The anti-apartheid movement had fought passionately for a world boycott of South Africa’s team, the Springboks, knowing that this, as much as economic sanctions and domestic unrest, would drive home to ordinary Afrikaners that their dominion was untenable. Now, in an attempt to reassure the defeated minority that they had a rightful place in the new order, Mandela agreed to host the 1995 rugby World Cup games in South Africa. More than that, he set out to transform black South Africans into Springbok enthusiasts by lending his personal charisma to the loathed sport and by mobilizing all races in pursuit of a world championship.

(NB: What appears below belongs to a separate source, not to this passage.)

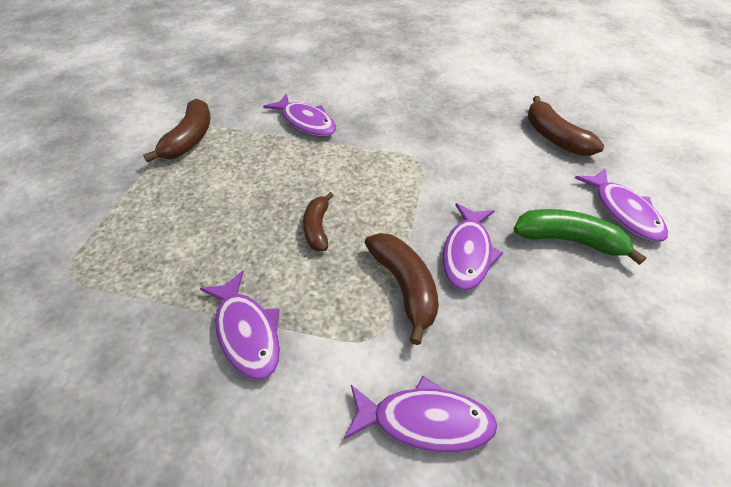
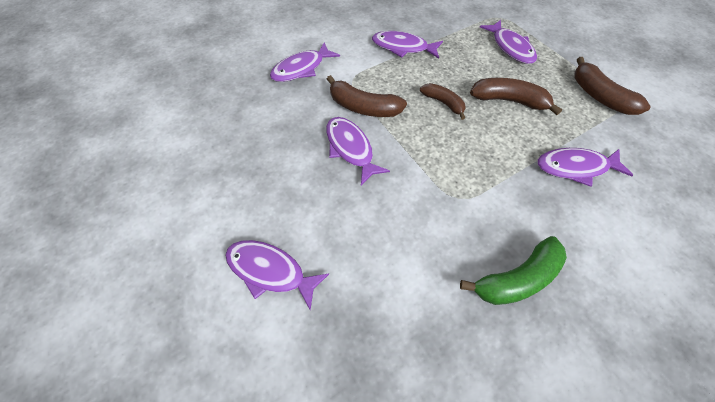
camera: 135 degrees right, 10 degrees up
green banana [514,209,646,265] -> green banana moved to [460,236,567,305]
brown banana [527,96,604,156] -> brown banana moved to [470,78,562,115]
none -> purple fish [480,20,537,64]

A caveat is required: the premise that a single rugby game, even a championship game, could heal three centuries of racial division, dispelling accumulated terrors and hatreds in a magic Mandela moment, is romantic overstatement. South Africa is still a generation or two from racial reconciliation. But Carlin summons many witnesses, from ardent liberation firebrands to white racist bitter-enders, who testify that the 1995 championship match was a profoundly formative moment in the young country’s move away from the threat of civil war. By the time Carlin is finished, you’ll be inclined to grant him his poetic license.
Read it all here.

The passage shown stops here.